An ihren finstereren Tagen glaubte Thalid sogar, dass Barim sich nur mit ihr abgab, weil er ihr plumpes, rundes Gesicht und ihre langweiligen braunen Haare nicht richtig erkennen konnte. Oder weil er sich selbst nie deutlich genug im Spiegel gesehen hatte, um zu begreifen, was für ein seltsames Paar sie abgaben. Er, ein blonder Lichtblick von einem Mann, der noch genügend Jungenhaftes an sich hatte, um reihenweise Herzen zu brechen, sie ein grobknochiges Weibsbild, dessen Nase mit jedem Jahr in die Länge zu wachsen schien. Er in der purpurnen Tunika und mit dem bunten Stirnband der lebhaften Priesterschaft der Ganija, sie in den blauen Roben der gestrengen Magier.

»Vielleicht findet sich irgendwann ein Weg, den Schleier zu lüften.« Thalid wusste, dass sich Großmeister Weihenstetten intensiv mit verschiedenen Augenerkrankungen auseinandersetzte und in einigen Bereichen bereits Erfolge erzielt hatte.
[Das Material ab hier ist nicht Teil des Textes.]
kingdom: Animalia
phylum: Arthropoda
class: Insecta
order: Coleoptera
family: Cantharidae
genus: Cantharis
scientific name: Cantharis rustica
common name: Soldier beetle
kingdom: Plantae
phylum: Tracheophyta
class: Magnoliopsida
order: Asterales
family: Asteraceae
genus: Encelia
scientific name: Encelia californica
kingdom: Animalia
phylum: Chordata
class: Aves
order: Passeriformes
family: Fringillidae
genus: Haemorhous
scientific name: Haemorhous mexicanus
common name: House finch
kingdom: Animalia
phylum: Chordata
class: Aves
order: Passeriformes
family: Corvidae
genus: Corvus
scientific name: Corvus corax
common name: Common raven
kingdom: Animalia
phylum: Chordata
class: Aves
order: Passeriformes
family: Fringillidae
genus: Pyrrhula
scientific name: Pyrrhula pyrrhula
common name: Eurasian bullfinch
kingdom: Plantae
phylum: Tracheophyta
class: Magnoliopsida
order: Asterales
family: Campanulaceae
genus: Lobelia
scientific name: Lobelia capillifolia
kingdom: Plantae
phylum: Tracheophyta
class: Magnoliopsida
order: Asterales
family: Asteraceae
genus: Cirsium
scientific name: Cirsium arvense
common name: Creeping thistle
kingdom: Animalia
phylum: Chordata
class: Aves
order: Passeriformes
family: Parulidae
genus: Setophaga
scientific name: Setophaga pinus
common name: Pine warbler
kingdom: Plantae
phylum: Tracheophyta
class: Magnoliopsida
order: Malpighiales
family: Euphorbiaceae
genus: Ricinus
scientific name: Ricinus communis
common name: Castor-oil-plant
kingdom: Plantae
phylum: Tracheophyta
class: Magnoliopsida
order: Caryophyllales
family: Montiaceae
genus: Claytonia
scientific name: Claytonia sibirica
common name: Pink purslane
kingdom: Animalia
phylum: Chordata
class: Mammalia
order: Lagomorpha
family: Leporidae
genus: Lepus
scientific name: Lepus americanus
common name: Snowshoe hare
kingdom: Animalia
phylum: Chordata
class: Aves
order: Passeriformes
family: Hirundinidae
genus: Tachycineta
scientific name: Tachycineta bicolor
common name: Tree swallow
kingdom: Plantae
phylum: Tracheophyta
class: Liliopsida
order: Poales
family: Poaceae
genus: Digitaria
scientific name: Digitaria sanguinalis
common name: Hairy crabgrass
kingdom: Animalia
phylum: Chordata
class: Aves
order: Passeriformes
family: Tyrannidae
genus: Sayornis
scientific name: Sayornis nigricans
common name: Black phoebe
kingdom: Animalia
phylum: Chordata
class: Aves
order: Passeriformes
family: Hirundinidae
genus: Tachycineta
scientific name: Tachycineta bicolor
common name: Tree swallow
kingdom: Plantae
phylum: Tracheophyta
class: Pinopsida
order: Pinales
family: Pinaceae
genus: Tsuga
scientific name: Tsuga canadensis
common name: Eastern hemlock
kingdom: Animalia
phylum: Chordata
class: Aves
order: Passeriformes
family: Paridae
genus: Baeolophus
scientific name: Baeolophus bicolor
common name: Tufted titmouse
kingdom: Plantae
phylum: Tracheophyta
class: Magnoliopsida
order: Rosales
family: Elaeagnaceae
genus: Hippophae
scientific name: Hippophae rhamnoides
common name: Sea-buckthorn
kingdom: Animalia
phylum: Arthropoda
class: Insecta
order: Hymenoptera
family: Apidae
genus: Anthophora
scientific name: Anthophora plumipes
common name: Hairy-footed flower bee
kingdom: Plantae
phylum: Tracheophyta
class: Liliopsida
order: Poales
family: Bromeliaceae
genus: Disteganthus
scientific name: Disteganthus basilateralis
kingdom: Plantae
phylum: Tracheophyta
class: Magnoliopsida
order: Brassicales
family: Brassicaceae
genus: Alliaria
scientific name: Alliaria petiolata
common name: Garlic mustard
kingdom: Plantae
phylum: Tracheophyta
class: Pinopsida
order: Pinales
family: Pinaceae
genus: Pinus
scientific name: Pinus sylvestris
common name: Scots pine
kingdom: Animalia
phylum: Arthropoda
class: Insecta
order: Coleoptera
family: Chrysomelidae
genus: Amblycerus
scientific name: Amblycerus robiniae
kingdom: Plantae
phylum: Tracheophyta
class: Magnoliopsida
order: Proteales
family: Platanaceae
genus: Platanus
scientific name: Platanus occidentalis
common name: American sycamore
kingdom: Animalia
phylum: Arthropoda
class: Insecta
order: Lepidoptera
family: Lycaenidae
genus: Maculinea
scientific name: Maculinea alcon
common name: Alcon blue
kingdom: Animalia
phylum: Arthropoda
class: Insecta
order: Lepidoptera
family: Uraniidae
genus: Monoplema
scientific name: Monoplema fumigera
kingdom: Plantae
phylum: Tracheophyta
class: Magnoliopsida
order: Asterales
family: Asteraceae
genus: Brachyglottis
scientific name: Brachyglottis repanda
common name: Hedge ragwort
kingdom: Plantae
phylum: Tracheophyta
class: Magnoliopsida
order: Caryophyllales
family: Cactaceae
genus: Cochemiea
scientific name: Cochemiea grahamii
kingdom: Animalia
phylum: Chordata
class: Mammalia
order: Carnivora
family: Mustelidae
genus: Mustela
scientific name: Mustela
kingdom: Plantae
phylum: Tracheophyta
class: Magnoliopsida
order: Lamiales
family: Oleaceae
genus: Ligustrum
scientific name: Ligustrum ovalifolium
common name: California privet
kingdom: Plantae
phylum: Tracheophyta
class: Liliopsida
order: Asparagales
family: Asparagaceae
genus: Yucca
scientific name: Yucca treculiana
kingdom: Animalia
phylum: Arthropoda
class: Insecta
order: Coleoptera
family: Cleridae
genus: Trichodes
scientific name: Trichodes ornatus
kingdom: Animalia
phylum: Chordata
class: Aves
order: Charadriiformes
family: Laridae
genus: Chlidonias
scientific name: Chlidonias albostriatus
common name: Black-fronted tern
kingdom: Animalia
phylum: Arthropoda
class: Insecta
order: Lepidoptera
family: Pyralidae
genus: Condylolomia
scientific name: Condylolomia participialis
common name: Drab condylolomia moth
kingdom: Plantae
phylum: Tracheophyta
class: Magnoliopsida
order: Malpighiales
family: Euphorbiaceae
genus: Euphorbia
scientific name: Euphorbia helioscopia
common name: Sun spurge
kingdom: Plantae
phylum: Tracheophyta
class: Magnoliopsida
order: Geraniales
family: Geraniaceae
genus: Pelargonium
Sie tippte mit der freien Hand gegen das Buch auf dem Tisch. »Und zum Glück betrifft es ja nur die Ferne. Was direkt vor dir ist, siehst du doch immer noch klar, nicht wahr?«

Barim nickte, aber es lag Sorge in seinem Blick. »Allerdings rückt die Ferne immer näher an mich heran. Ich kann das Bild meiner Göttin selbst dann nicht mehr klar erkennen, wenn ich direkt vor dem Opferstein stehe. Ich weiß nicht, ob ich es ertragen könnte, wenn die Buchstaben ebenfalls vor mir verschwimmen würden.«

»Das werden sie nicht«, versicherte Thalid, obwohl sie wusste, dass sie auf Sand baute. Sie wusste nichts über die Ursachen von Barims Gebrechen und konnte daher unmöglich Versprechen abgeben. Aber sie hatte Venika und die anderen Magier bereits Unglaubliches vollbringen sehen. Da sollte es doch möglich sein, ihrem Freund zu helfen.

»Für den Fall, dass es doch dazu kommt…« Barim griff nach dem Humpen, der in sicherer Entfernung zum Buch stand, »… sollten wir uns besser beeilen. Es gibt noch so viele Geschichten, die ich aufschreiben muss, und deine sind immer die schönsten.«

Bei diesen Worten flatterte ihr Herz wild in ihrer Brust. Sie hegte jenseits inniger Freundschaft keinerlei Gefühle für Barim. Anflüge dieser Art hatte sie sich ganz am Anfang ihrer Bekanntschaft rigoros verboten. Doch sie reagierte auf die Bewunderung in seiner Stimme. Sie erinnerte Thalid daran, dass sie mehr als eine Novizin war, deren Kräfte mehr Gefahr als Segen waren.

Sie war auch eine Oramba, die in jungen Jahren mit ihrer Sippe durch die Steppensee gezogen war und dabei stundenlang den Geschichten der Alten gelauscht hatte. Und sie hatte sich sie alle gemerkt, wie sie auch andere Worte – ob niedergeschrieben oder ihr böse ins Ohr geflüstert – niemals vergaß.

An diesen Abenden, wenn sie mit Barim in der Schenke saß und der hastig die Feder über das Pergament fliegen ließ, um keines ihrer Worte zu versäumen, war sie eine Geschichtenerzählerin und das war nach ihrem Verständnis eine ehrenwerte Berufung.